During more than 40 years of marriage to a classic car enthusiast, Phyllis Drake could care less if she had a car of her own. Throughout the years, her husband, Chan, had rebuilt '57 Chevrolets for his two sons and himself. With three classics in the family, having another one seemed frivolous.
"She wasn't going to have a car, either," Mr. Drake said. "It's sort of like being married to an alcoholic. If you're married to an alcoholic, you don't want a drink. And if you're married to a car nut, you don't want a car."
But Mrs. Drake couldn't escape being influenced by her family. She also couldn't escape thinking about another '57 Chevy that her husband had "sitting on the back burner on a rack" for many years. So 10 years ago, when Mr. Drake announced that he was going to finish the car and make a hot rod out of it, his wife objected.
"I told him I want it," she said. "But I want to tell you what I want in it."
And Mrs. Drake already knew what she wanted. She had spied it on the cover of an old NAPA calendar - a red and white body with a solid white interior.
"And I just kind of fell in love with that color (scheme)," Mrs. Drake said. "I think it looks kind of feminine with a white interior. I love the car, and I drive it once or twice a week."
Mrs. Drake said she receives a lot of attention when driving her car. This past April, she received more attention when her car was featured in Classic Chevy magazine. The story was turned in by her husband, who included the before and after photos. Mr. Drake purchased the car after he saw it abandoned in a field in Dearing.
"It had been totaled out, didn't have any tires, and the farmer was literally plowing around it," he said. "(Rebuilding a car) is sort of like an erector set. You pull off every part that will come off and you clean those parts. Then you take the best parts, along with others, and you put them back together."
The engine is a 355ci, 4-bolt main with 1988 aluminum Corvette heads, a 350 hp Corvette cam with 2 rams horn exhaust manifolds, a 2x4 Corvette carburetor set-up with progressive linkage, an S-10 five speed transmission and a Nova rear end with a 2.56 ratio for high gas mileage.
"We did things that's not normally done," Mr. Drake said. "Getting 20 miles per gallon is hard to do because the body is 4,000 lbs. But you put a lot of gears in it, and that way when you get out on the freeway, you can keep changing gears."
Mr.
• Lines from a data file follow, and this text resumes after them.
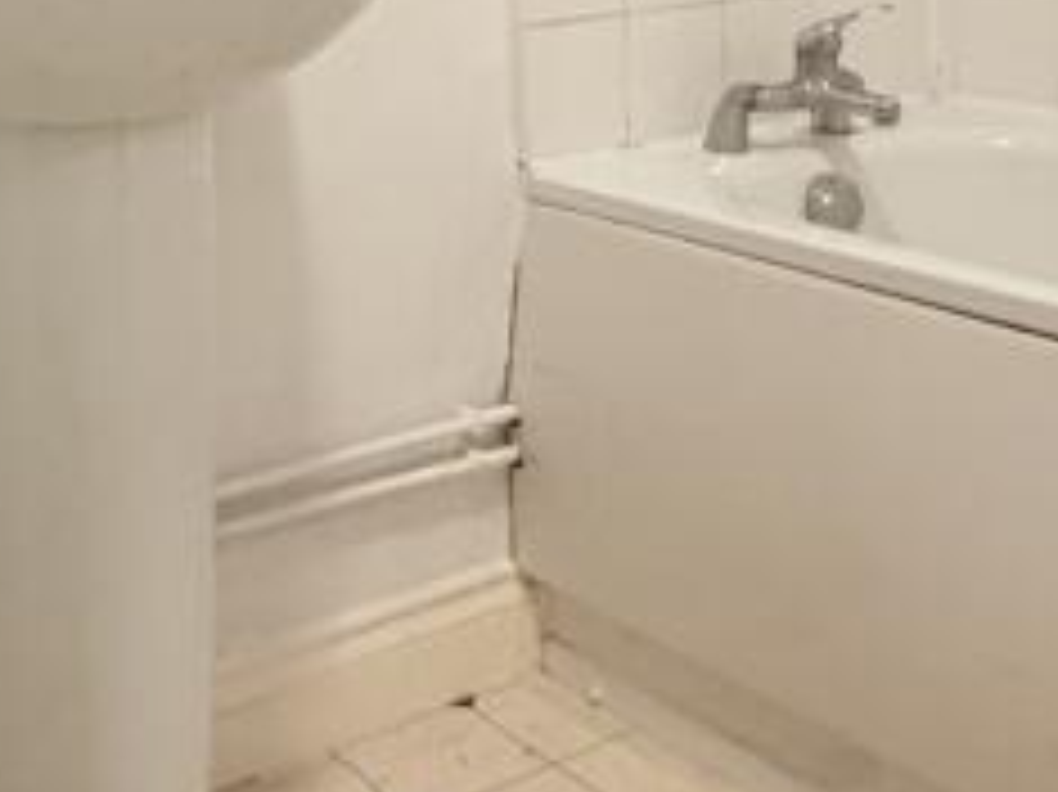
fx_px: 1863
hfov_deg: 31.5
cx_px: 360
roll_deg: +1.4
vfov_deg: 21.6
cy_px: -248
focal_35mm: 61
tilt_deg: +2.4
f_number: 2.2
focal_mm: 2.22
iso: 400
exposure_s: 1/50
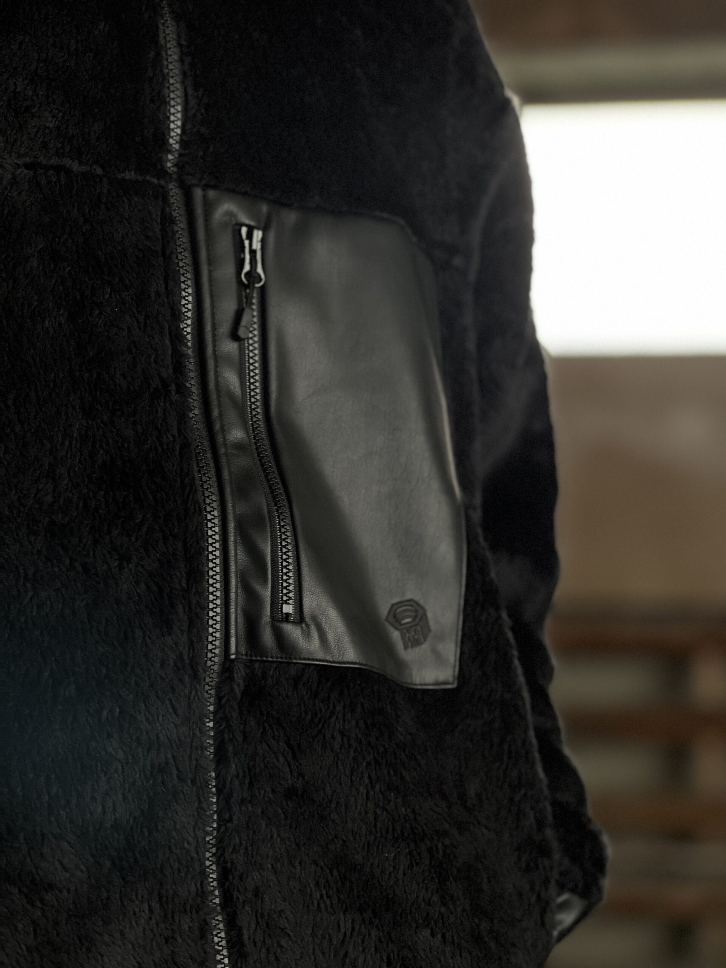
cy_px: 484
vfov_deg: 25.3
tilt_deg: +5.7
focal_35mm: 77
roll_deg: +0.3
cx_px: 363
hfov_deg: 19.1
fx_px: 2153
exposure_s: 1/40
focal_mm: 9
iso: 400
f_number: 2.8
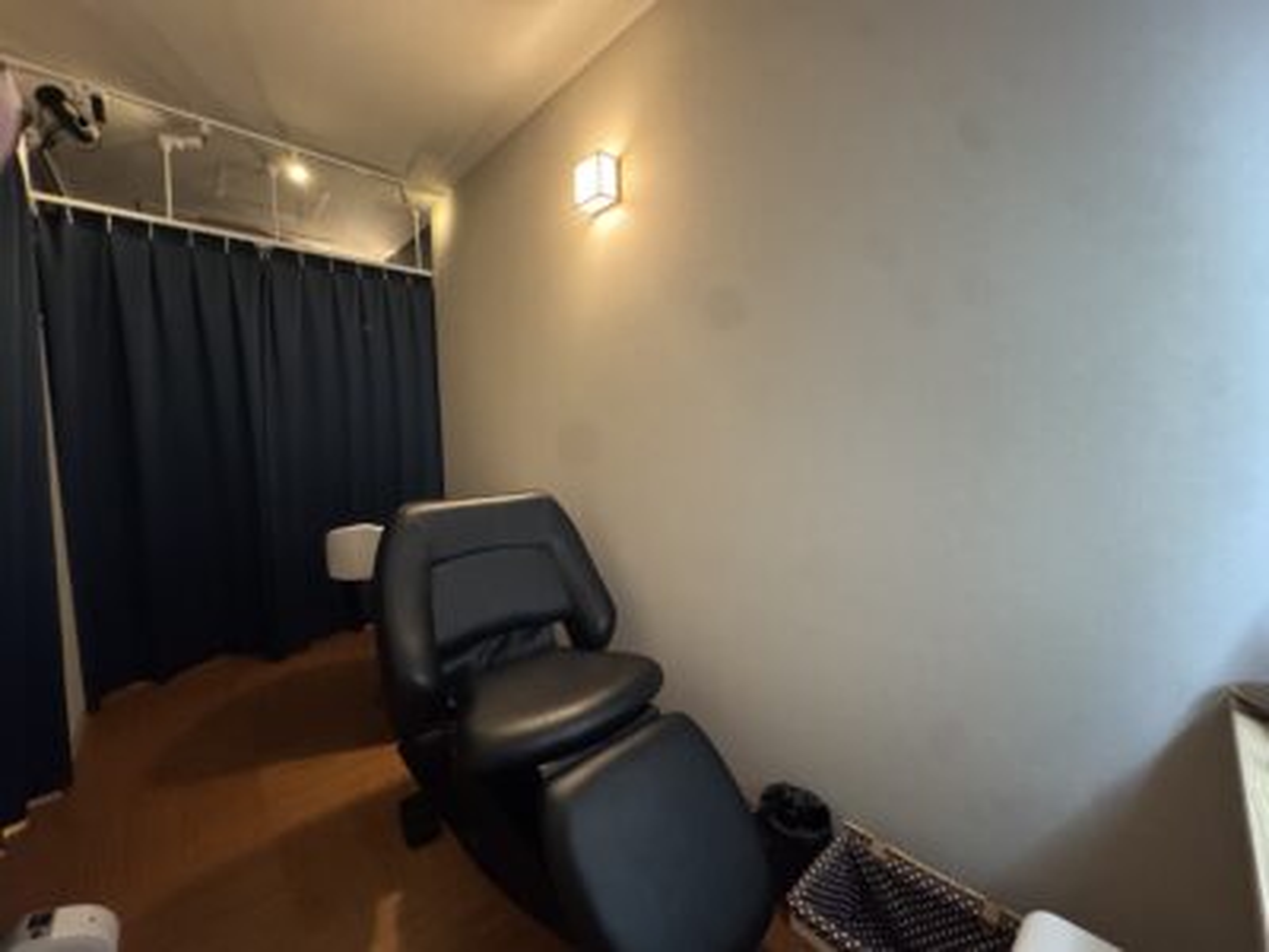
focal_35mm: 14
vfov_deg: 85.7
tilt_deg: -4.4
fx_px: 513
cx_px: 634
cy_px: 476
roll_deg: +1.0
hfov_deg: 102.1
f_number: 2.2
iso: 1250
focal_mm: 2.22
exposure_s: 1/60
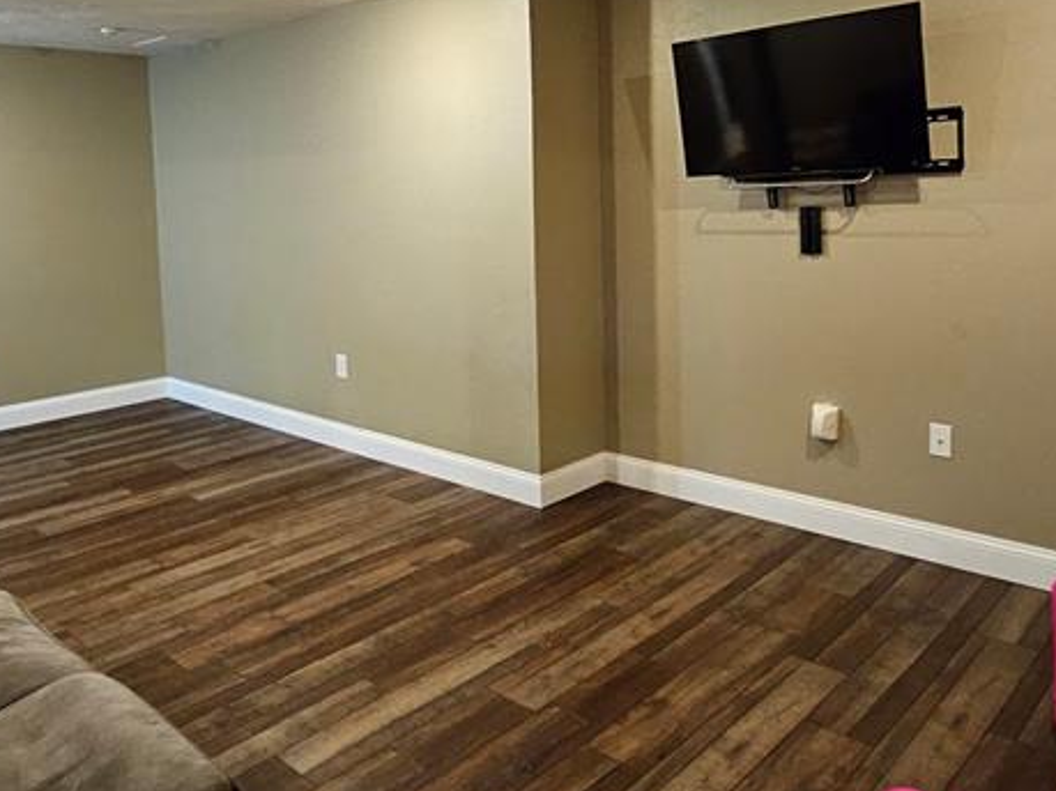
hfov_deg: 61.6
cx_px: 488
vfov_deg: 47.4
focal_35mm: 29
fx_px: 884
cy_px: 262
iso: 640
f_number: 2.2
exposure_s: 1/24
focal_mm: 1.74
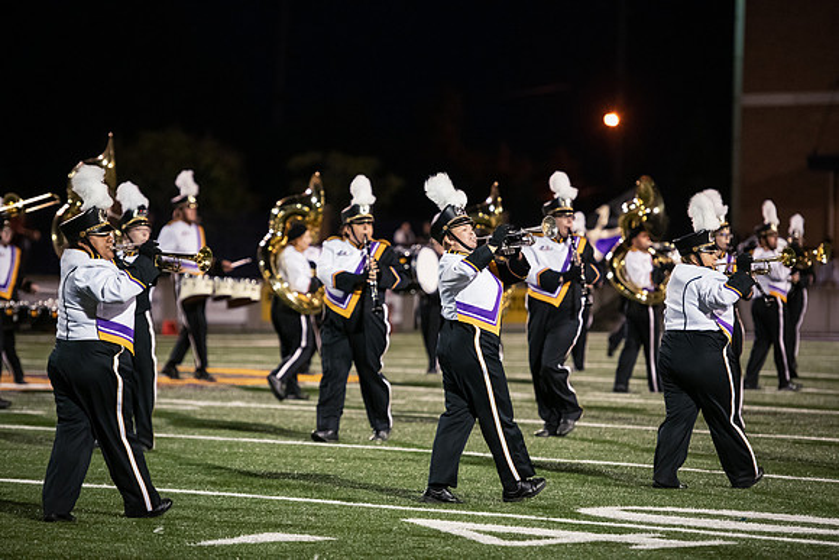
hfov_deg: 12.4
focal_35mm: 165
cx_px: 420
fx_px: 3846
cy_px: 280
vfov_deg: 8.3
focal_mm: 165
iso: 5000
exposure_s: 1/640
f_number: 3.2
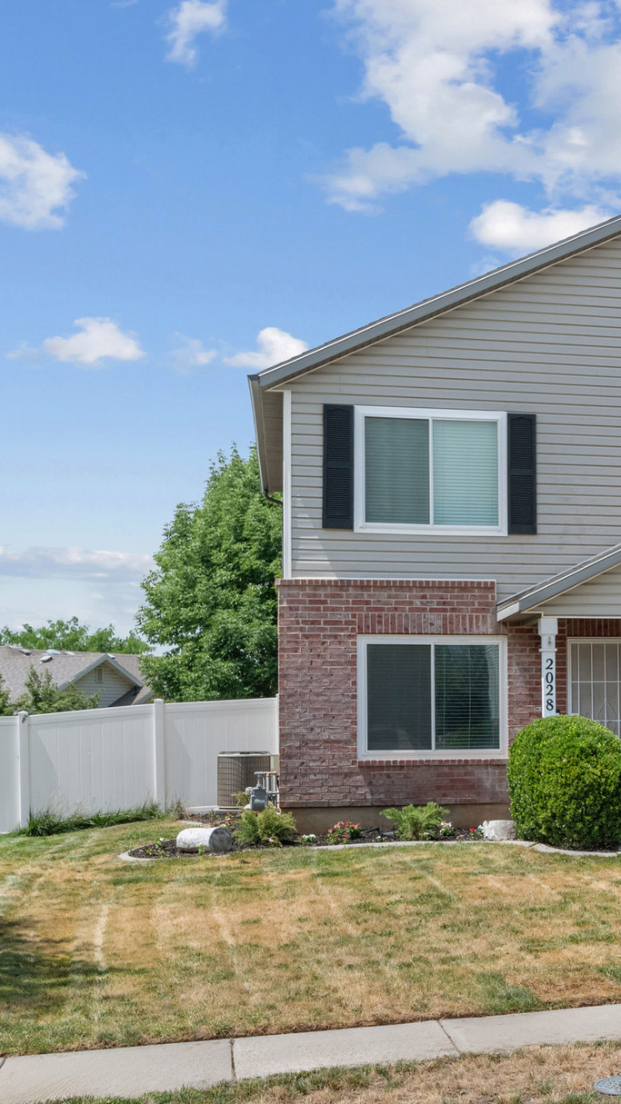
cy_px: 577
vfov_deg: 39.2
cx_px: 749
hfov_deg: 21.0
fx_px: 1552
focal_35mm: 53
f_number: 8
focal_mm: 30
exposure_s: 1/500
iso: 800
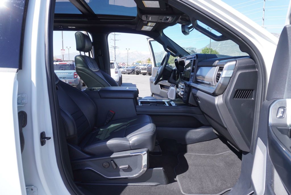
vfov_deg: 53.2
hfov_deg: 73.7
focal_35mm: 24
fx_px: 194
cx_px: 146
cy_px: 98
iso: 100
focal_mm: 16
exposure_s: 1/125
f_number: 5.6
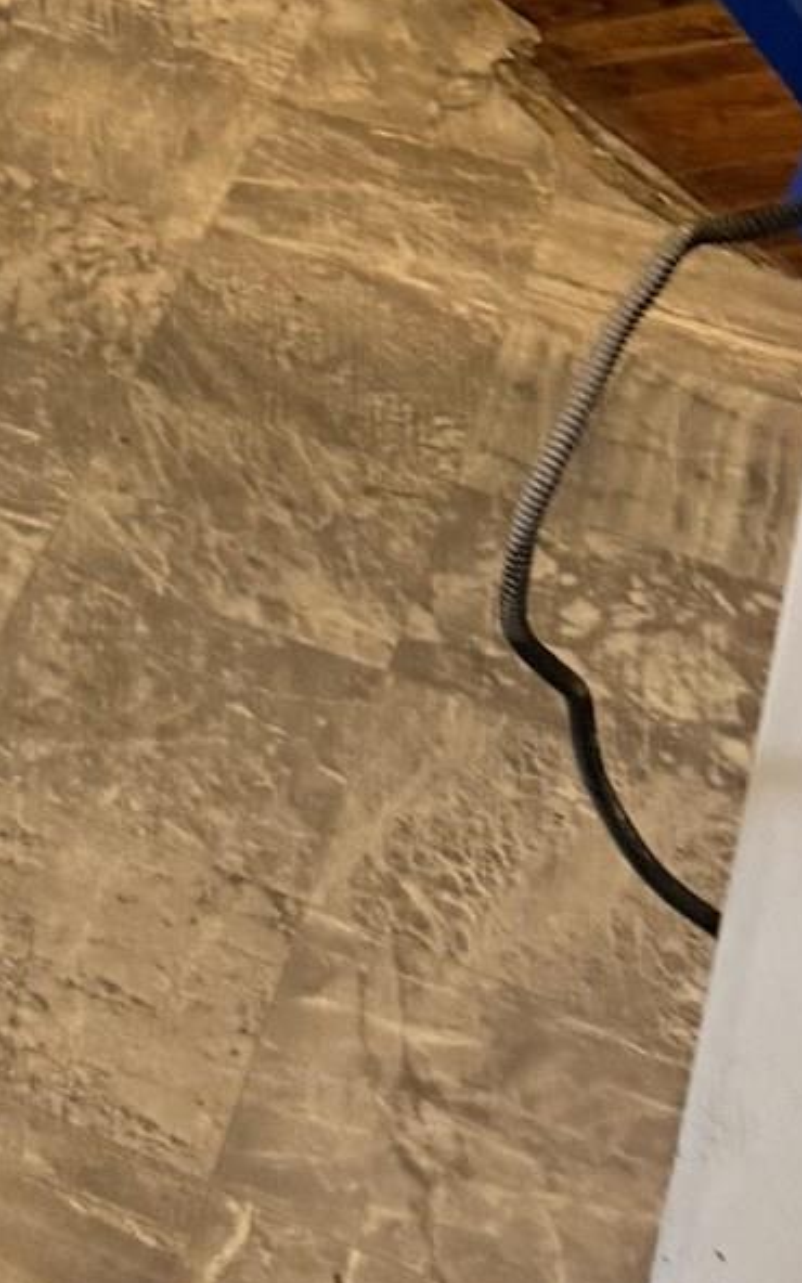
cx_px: -676
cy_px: -906
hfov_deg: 12.1
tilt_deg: -15.5
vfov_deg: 17.6
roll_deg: -2.5
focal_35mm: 99
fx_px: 3462
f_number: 1.78
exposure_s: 1/60
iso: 400
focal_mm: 6.76
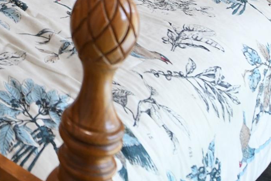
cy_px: -68
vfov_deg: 19.5
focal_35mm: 63
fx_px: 474
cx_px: -97
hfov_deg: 26.2
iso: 1000
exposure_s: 1/160
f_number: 4
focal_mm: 14
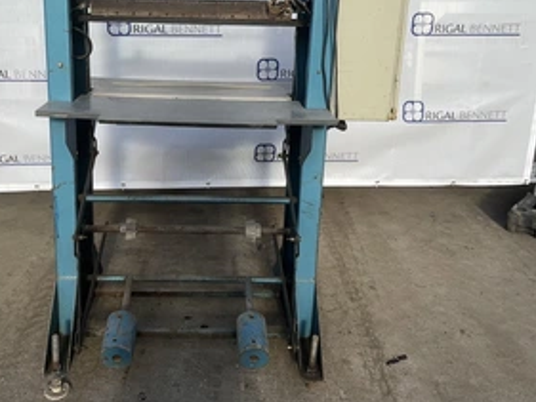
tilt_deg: -12.5
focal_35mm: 37
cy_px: 147
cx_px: 216
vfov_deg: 38.4
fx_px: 573
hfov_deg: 49.8
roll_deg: +0.2
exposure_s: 1/1339
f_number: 1.6
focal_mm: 5.1
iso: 40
Drake did the same engine work on his own black '57 Chevy, which was featured in a 1989 edition of Classic Chevy. Because of the unusually high gas mileage, Mr. Drake said his car also was featured in "several other California magazines."
His pride in his cars doesn't compare to how he feels about his wife of 46 years. A double-retiree - he retired in 1979 after 20 years in the United States Air Force as a mechanic, and in 2006 from Thomson High School after 20 years of teaching automotive repair, Mr. Drake said he owes all of his success to his wife. While he was serving in the Viet Nam War, Mr. Drake said his wife offered daily support and guidance. After his retirement, she encouraged him to earn his master's degree. When he was teaching automotive repair and traveling with his students to trouble-shooting competitions, she accompanied them on every trip.
"Most of the success I have in life is due to her. So I can't say enough about her. I was lucky to get her," he said.